TASK DETAILS — Repeat the data word for word, excluding every picture.

EXCERPTED DATA —
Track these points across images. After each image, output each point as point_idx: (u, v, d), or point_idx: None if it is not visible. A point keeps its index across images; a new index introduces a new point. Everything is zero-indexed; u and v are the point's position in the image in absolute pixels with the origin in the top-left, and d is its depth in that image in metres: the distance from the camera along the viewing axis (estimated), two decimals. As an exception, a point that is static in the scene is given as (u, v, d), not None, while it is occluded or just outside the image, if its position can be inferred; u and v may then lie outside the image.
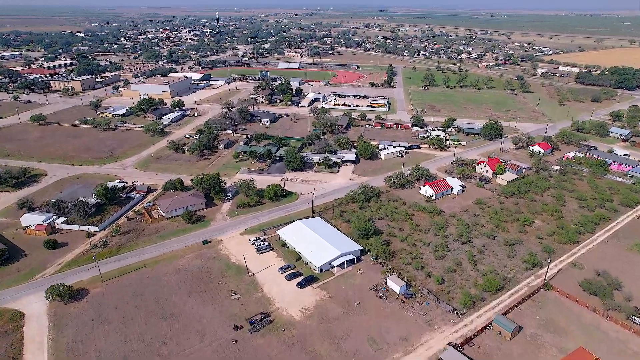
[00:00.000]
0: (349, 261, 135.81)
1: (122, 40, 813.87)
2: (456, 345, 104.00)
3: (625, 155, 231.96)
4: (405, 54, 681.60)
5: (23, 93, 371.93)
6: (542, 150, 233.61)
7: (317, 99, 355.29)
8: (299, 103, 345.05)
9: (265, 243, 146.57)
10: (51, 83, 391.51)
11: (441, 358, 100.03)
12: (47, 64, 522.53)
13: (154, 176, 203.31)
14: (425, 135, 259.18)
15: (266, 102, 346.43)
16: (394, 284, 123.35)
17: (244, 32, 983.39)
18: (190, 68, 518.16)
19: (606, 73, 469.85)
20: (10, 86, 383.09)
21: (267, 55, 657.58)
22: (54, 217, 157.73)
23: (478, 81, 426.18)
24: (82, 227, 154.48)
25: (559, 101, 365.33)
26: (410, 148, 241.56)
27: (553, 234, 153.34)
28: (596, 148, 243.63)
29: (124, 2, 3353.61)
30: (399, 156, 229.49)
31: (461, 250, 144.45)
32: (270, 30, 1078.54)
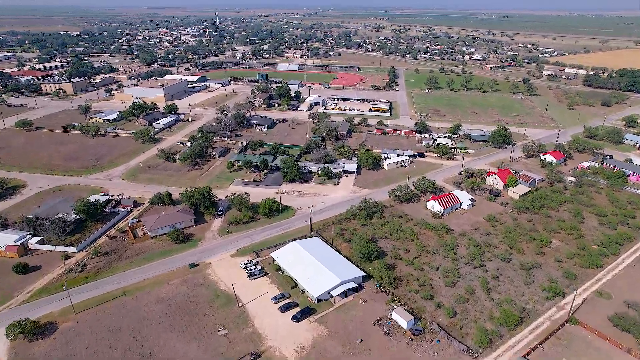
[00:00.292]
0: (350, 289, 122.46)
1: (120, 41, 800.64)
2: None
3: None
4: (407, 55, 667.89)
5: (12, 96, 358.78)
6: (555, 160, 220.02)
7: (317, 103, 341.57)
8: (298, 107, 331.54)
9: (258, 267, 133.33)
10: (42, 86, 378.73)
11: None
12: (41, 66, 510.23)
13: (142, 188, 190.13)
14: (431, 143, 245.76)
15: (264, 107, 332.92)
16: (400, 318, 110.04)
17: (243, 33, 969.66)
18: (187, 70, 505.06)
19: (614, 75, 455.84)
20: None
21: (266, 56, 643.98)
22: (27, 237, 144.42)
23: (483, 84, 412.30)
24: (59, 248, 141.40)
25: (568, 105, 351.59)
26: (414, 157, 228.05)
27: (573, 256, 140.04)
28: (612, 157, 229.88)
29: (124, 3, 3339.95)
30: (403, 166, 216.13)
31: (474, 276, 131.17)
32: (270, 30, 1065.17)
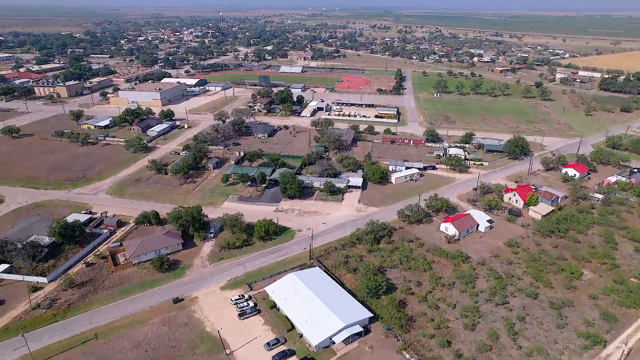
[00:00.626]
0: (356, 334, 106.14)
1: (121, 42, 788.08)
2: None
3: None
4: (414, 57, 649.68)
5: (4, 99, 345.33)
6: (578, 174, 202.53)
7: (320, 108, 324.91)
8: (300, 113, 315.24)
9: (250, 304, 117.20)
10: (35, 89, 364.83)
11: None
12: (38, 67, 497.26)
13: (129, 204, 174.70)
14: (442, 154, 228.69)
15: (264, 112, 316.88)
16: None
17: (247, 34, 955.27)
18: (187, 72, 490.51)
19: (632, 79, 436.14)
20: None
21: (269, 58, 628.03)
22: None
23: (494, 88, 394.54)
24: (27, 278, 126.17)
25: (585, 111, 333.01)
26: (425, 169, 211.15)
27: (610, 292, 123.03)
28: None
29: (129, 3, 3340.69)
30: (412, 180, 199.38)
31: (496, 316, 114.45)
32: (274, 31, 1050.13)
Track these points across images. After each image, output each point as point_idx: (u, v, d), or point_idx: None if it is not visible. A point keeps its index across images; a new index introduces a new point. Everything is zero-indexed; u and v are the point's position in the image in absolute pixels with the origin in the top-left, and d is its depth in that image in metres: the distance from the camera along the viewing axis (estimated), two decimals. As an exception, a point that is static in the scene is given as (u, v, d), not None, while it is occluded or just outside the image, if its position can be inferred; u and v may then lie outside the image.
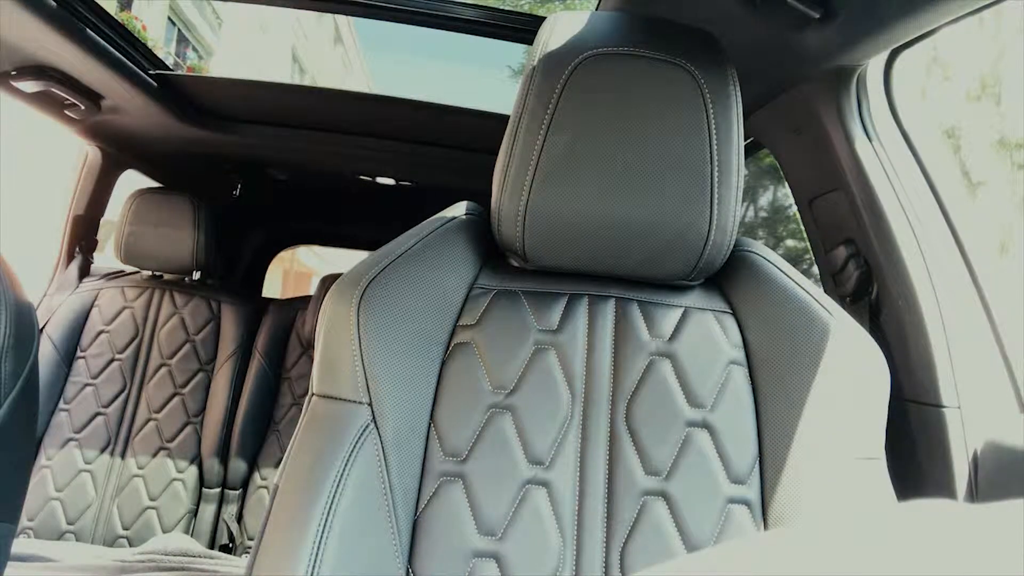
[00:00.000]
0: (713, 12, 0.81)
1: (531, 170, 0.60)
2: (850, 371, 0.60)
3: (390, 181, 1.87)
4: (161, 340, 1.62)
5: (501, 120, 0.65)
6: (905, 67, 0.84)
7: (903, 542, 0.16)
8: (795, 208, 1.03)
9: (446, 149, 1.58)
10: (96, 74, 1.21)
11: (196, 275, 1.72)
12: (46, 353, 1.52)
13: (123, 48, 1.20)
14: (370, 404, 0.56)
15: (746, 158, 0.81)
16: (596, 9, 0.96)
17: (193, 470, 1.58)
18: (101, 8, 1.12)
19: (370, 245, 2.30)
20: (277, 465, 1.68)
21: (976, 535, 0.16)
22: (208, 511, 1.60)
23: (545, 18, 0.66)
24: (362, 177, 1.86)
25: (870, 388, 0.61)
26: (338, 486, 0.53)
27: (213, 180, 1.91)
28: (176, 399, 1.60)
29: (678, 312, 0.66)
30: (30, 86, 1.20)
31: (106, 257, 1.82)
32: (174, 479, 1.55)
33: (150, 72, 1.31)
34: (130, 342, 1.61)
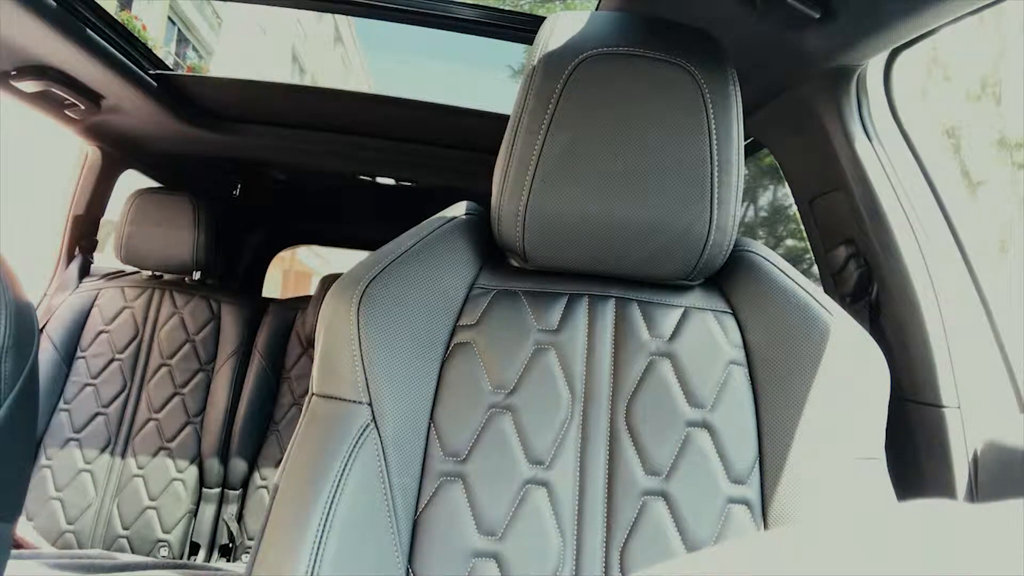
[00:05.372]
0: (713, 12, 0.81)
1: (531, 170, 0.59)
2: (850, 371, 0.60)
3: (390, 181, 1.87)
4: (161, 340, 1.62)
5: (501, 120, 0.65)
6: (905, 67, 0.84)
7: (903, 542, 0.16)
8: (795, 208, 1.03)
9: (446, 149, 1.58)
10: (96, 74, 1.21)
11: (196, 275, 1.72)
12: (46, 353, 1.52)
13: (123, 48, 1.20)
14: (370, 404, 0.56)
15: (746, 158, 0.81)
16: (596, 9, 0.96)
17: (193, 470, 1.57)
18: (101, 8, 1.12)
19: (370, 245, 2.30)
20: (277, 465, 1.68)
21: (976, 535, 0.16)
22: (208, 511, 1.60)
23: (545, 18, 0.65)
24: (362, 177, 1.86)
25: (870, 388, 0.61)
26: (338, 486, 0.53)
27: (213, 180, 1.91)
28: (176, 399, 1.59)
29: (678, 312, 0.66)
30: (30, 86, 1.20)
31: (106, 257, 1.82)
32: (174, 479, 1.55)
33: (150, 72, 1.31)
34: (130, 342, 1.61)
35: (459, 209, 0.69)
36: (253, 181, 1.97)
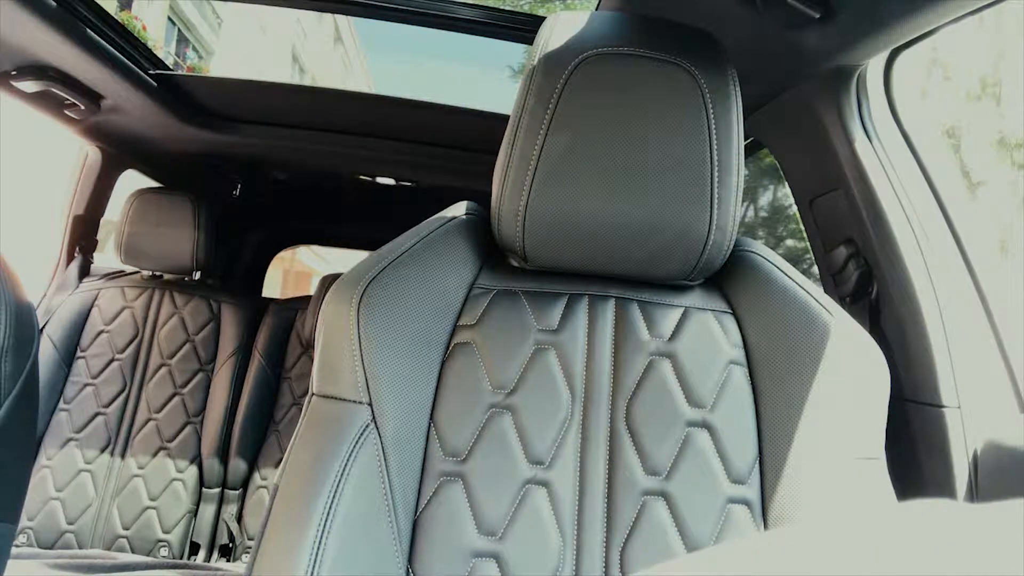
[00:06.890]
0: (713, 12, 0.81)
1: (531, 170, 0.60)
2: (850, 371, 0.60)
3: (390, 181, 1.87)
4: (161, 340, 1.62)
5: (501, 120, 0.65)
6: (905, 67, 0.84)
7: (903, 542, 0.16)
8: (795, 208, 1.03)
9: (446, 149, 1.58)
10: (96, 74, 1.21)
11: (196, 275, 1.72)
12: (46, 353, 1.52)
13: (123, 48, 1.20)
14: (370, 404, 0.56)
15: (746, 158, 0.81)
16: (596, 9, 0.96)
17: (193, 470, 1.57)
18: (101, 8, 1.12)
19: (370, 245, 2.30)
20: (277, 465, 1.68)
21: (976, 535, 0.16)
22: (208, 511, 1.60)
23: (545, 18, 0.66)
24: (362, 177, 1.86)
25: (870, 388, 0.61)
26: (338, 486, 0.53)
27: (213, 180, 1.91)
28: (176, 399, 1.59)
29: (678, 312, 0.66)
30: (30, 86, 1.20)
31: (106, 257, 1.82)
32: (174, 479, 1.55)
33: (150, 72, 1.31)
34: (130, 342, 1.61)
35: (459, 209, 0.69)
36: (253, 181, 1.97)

RESPONSE TO THIS EXERCISE —
Track these points across images. After each image, output each point as point_idx: (u, v, d), or point_idx: None if it is not visible. A point keeps its index across images; a new index introduces a new point. Everything is zero-indexed; u and v are the point's position in the image in absolute pixels with the origin in the top-left, and d is its depth in that image in metres: the distance from the camera along the viewing axis (estimated), two decimals. As an exception, a point that is static in the scene is given as (u, v, d), not None, while it is occluded or just outside the image, if its position can be inferred; u and v may then lie outside the image.
[00:00.000]
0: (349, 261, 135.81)
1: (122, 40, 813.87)
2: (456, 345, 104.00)
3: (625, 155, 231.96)
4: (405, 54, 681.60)
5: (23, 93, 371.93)
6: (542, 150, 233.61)
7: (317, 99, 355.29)
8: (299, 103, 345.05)
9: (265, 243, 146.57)
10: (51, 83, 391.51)
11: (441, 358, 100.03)
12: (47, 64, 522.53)
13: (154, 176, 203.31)
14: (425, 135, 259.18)
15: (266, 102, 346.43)
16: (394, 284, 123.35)
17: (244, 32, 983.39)
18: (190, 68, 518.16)
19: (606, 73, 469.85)
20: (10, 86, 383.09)
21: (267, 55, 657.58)
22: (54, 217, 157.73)
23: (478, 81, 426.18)
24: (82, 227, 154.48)
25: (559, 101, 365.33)
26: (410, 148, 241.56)
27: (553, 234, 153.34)
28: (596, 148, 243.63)
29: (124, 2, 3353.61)
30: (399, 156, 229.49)
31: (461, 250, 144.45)
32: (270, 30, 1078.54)
[00:00.292]
0: (350, 289, 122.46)
1: (120, 41, 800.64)
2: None
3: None
4: (407, 55, 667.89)
5: (12, 96, 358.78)
6: (555, 160, 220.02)
7: (317, 103, 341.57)
8: (298, 107, 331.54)
9: (258, 267, 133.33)
10: (42, 86, 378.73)
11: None
12: (41, 66, 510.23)
13: (142, 188, 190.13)
14: (431, 143, 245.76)
15: (264, 107, 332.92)
16: (400, 318, 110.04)
17: (243, 33, 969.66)
18: (187, 70, 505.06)
19: (614, 75, 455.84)
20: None
21: (266, 56, 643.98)
22: (27, 237, 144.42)
23: (483, 84, 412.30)
24: (59, 248, 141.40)
25: (568, 105, 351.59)
26: (414, 157, 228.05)
27: (573, 256, 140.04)
28: (612, 157, 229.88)
29: (124, 3, 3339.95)
30: (403, 166, 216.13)
31: (474, 276, 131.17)
32: (270, 30, 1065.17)
[00:00.626]
0: (356, 334, 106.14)
1: (121, 42, 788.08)
2: None
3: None
4: (414, 57, 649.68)
5: (4, 99, 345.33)
6: (578, 174, 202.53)
7: (320, 108, 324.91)
8: (300, 113, 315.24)
9: (250, 304, 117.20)
10: (35, 89, 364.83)
11: None
12: (38, 67, 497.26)
13: (129, 204, 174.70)
14: (442, 154, 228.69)
15: (264, 112, 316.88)
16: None
17: (247, 34, 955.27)
18: (187, 72, 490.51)
19: (632, 79, 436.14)
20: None
21: (269, 58, 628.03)
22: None
23: (494, 88, 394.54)
24: (27, 278, 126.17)
25: (585, 111, 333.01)
26: (425, 169, 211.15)
27: (610, 292, 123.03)
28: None
29: (129, 3, 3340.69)
30: (412, 180, 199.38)
31: (496, 316, 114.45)
32: (274, 31, 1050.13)
Track these points across images. After each image, output each point as point_idx: (u, v, d), or point_idx: None if it is not visible. A point keeps its index across images; a new index introduces a new point. Everything is zero-indexed; u and v are the point's position in the image in absolute pixels with the origin in the top-left, and d is its depth in that image in metres: the distance from the camera along the viewing axis (estimated), two decimals. As an exception, a point that is static in the scene is given as (u, v, d), not None, while it is occluded or just outside the image, if its position can be inferred; u and v may then lie outside the image.
[00:00.000]
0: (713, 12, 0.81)
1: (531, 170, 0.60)
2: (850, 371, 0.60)
3: (390, 181, 1.87)
4: (161, 340, 1.62)
5: (501, 120, 0.65)
6: (905, 67, 0.84)
7: (903, 542, 0.16)
8: (795, 208, 1.03)
9: (446, 149, 1.58)
10: (96, 74, 1.21)
11: (196, 275, 1.72)
12: (46, 353, 1.52)
13: (123, 48, 1.20)
14: (370, 404, 0.56)
15: (746, 158, 0.81)
16: (596, 9, 0.96)
17: (193, 470, 1.58)
18: (101, 8, 1.12)
19: (370, 245, 2.30)
20: (277, 465, 1.68)
21: (976, 535, 0.16)
22: (208, 511, 1.60)
23: (545, 18, 0.66)
24: (362, 177, 1.86)
25: (870, 388, 0.61)
26: (338, 486, 0.53)
27: (213, 180, 1.91)
28: (176, 399, 1.60)
29: (678, 312, 0.66)
30: (30, 86, 1.20)
31: (106, 257, 1.82)
32: (174, 479, 1.55)
33: (150, 72, 1.31)
34: (130, 342, 1.61)
[00:05.372]
0: (713, 12, 0.81)
1: (531, 170, 0.59)
2: (850, 371, 0.60)
3: (390, 181, 1.87)
4: (161, 340, 1.62)
5: (501, 120, 0.65)
6: (905, 67, 0.84)
7: (903, 542, 0.16)
8: (795, 208, 1.03)
9: (446, 149, 1.58)
10: (96, 74, 1.21)
11: (196, 275, 1.72)
12: (46, 353, 1.52)
13: (123, 48, 1.20)
14: (370, 404, 0.56)
15: (746, 158, 0.81)
16: (596, 9, 0.96)
17: (193, 470, 1.57)
18: (101, 8, 1.12)
19: (370, 245, 2.30)
20: (277, 465, 1.68)
21: (976, 535, 0.16)
22: (208, 511, 1.60)
23: (545, 18, 0.65)
24: (362, 177, 1.86)
25: (870, 388, 0.61)
26: (338, 486, 0.53)
27: (213, 180, 1.91)
28: (176, 399, 1.59)
29: (678, 312, 0.66)
30: (30, 86, 1.20)
31: (106, 257, 1.82)
32: (174, 479, 1.55)
33: (150, 72, 1.31)
34: (130, 342, 1.61)
35: (459, 209, 0.69)
36: (253, 181, 1.97)
[00:06.890]
0: (713, 12, 0.81)
1: (531, 170, 0.60)
2: (850, 371, 0.60)
3: (390, 181, 1.87)
4: (161, 340, 1.62)
5: (501, 120, 0.65)
6: (905, 67, 0.84)
7: (903, 542, 0.16)
8: (795, 208, 1.03)
9: (446, 149, 1.58)
10: (96, 74, 1.21)
11: (196, 275, 1.72)
12: (46, 353, 1.52)
13: (123, 48, 1.20)
14: (370, 404, 0.56)
15: (746, 158, 0.81)
16: (596, 9, 0.96)
17: (193, 470, 1.57)
18: (101, 8, 1.12)
19: (370, 245, 2.30)
20: (277, 465, 1.68)
21: (976, 535, 0.16)
22: (208, 511, 1.60)
23: (545, 18, 0.66)
24: (362, 177, 1.86)
25: (870, 388, 0.61)
26: (338, 486, 0.53)
27: (213, 180, 1.91)
28: (176, 399, 1.59)
29: (678, 312, 0.66)
30: (30, 86, 1.20)
31: (106, 257, 1.82)
32: (174, 479, 1.55)
33: (150, 72, 1.31)
34: (130, 342, 1.61)
35: (459, 209, 0.69)
36: (253, 181, 1.97)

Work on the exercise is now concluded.